* [Task list]:
1. In the oblivious viewer text, how is an oblivious viewer defined?
2. Condense the paragraph of the oblivious viewer text that begins "And there are lots of kids that at the end of an inquiry based investigation" into a shorter version that keeps its main facts.
3. In the part of the oblivious viewer text that opens with the words containing "And there are" and closes with "from next door.", rename "context" as "setting" and give that part again.

*** Provided text ***

It's an oblivious viewer. If you look at the definition of what an oblivious viewer is, it says not aware of or not concerned about what is happening around one. And I think about this, and I go to my math classroom and I'm like, "As I'm saying this story, I cannot help but pan from this example in a TV show like NCIS all the way over here to my classroom. And I think about, I'm watching a TV show where most people are watching the TV show because they probably want to watch it. You've got lots of viewers in your classroom who never signed up to watch your episode. So it's almost more imperative for me as an educator to ensure that I leverage this strategy in some way, shape, or form. Because again, it's like if they were doing what you were doing or if you're watching the show and you're actually into the show and you missed it, maybe it's like the clues just didn't... You didn't pick up on the pattern, or the clue, or whatever it was.
Then I think about my math class and I think about some of the activities that we do, if it's problem-based, if it's inquiry based, if it's an investigation, these are all things that we're using to try to bring up or emerge an idea. And the part that I think you and I got wrong, you had already mentioned, Jon, that you and I struggled with this part of our math lesson for a really long time. The part that I now realize is that never was the investigation inquiry, problem-based lesson, never was that alone going to do the work. It just helps you get there. It helps get everyone on board, it helps get everyone on the same playing field. They understand the situation in the context, much in the TV show where they're like, "I get it. Something just happened here. There was a crime that took place, but I don't get who did what or why it matters yet."
And there are lots of kids that at the end of an inquiry based investigation, a problem-based lesson, take your pick a lot of students in your class who might be like, "I get it, there's this context. There's something going on here. There's an answer we're looking for, but I'm not seeing how the pieces all fit." And the part that you and I think were missing from our math lesson for so many years was that extra scene, that place where someone comes in and goes, "Here's what happened." Now mind you, I don't have the luxury of bringing in a new character to do that. That person's got to be me, right?

Jon Orr: Just bringing the kid from next door.

Kyle Pearce: It totally can. And you know what though? I mean, I guess we could argue that sometimes when you're going and you're selecting and sequencing student work from around the room, sometimes you get a perfect scenario where that student gets to take the baton and be that person to restate, and you're guiding them to say, "Hey listen, I need you to talk about this part right here. I don't want you to just tell me everything you did. I want you to focus on this area right here."
And if you haven't picked up on what we're talking about yet, we are talking about the importance of the consolidation. So when we think about this oblivious viewer loop, what we're describing is exactly what we're doing in a consolidation, you might feel in the consolidation, you're like, "Why am I saying this stuff? Didn't we just do this?" And the answer is, I got to do it because not every person is with me, and I don't want them to turn this TV show off because guess what? It might be September. And you've got a long way to go to get to the end of this series. And we certainly don't want to be losing the viewer, or in this case in our class, the math student this early in the game.

*** Recorded data ***

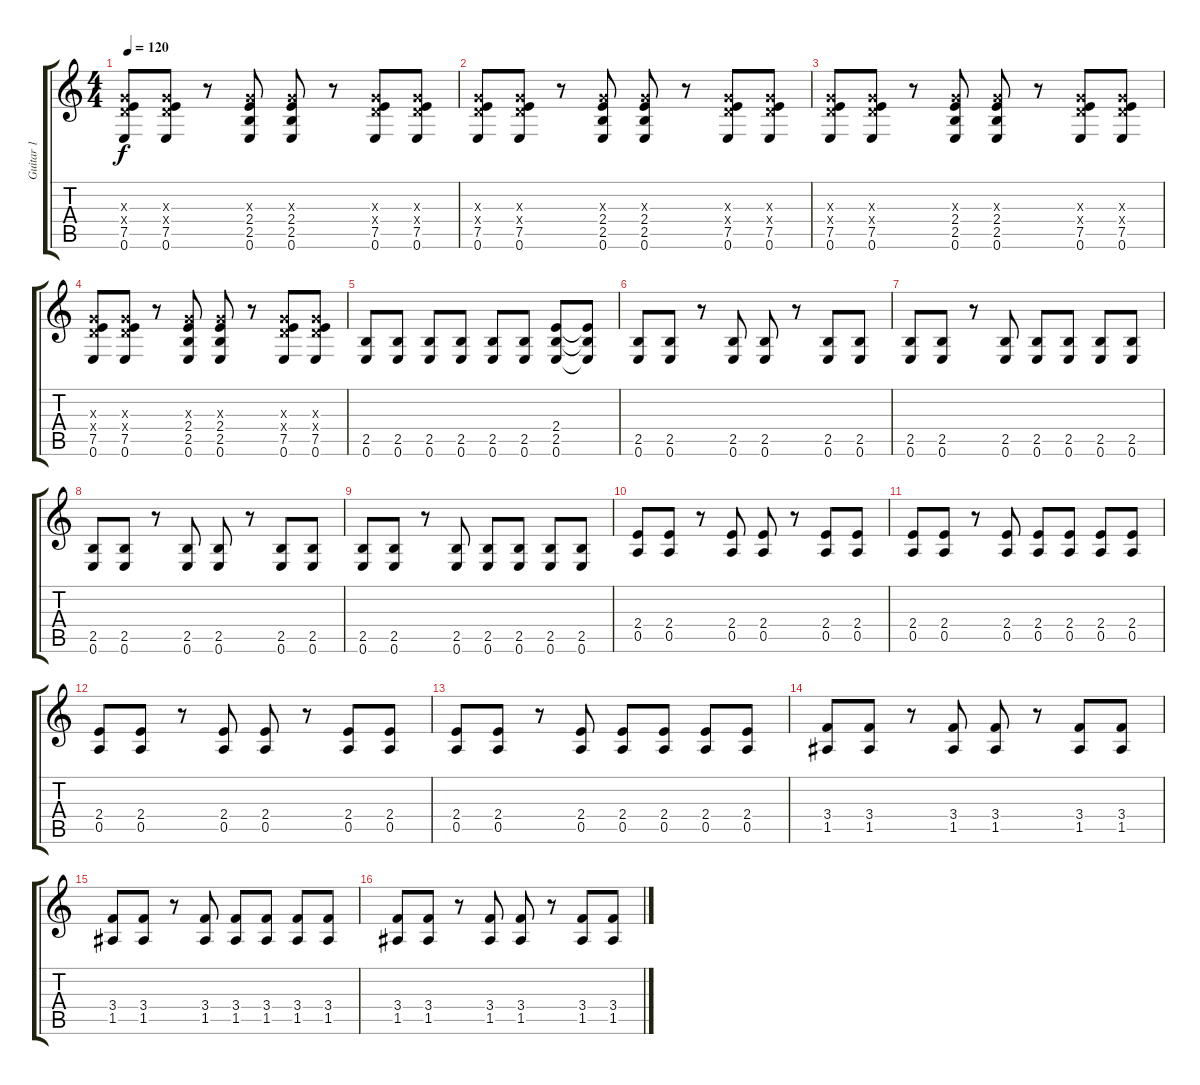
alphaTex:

***
*** Recorded data ***

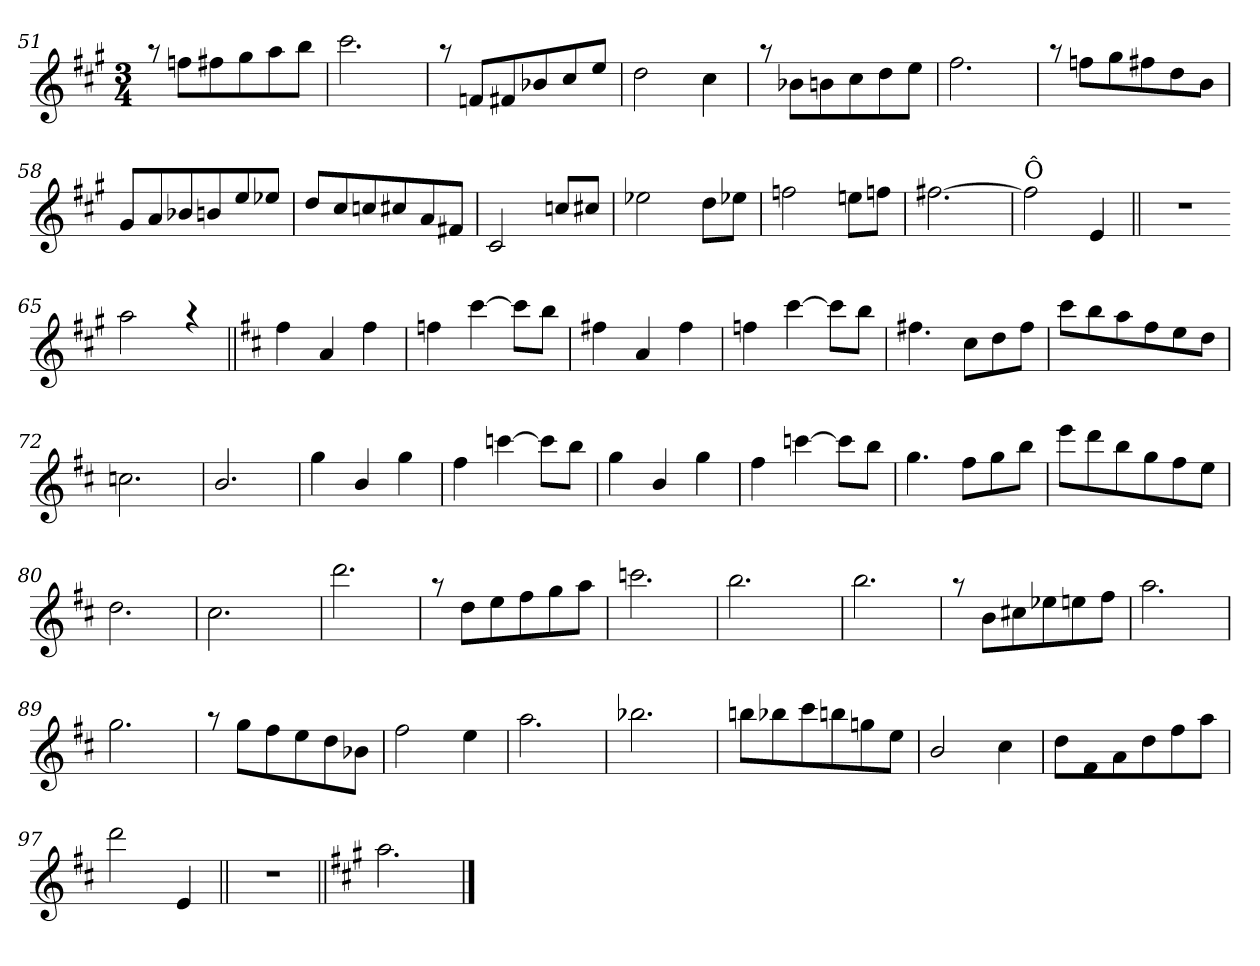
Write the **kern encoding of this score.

***

* [Solutions to the problems]:
1. Not aware of or not concerned about what is happening around one.

2. After an inquiry-based or problem-based lesson, many students understand the context and know an answer is being sought but cannot see how the pieces fit. For years, the speakers' math lessons lacked an extra scene in which someone explains what happened. With no new character to bring in, the teacher has to be that person.

3.
And there are lots of kids that at the end of an inquiry based investigation, a problem-based lesson, take your pick a lot of students in your class who might be like, "I get it, there's this setting. There's something going on here. There's an answer we're looking for, but I'm not seeing how the pieces all fit." And the part that you and I think were missing from our math lesson for so many years was that extra scene, that place where someone comes in and goes, "Here's what happened." Now mind you, I don't have the luxury of bringing in a new character to do that. That person's got to be me, right?

Jon Orr: Just bringing the kid from next door.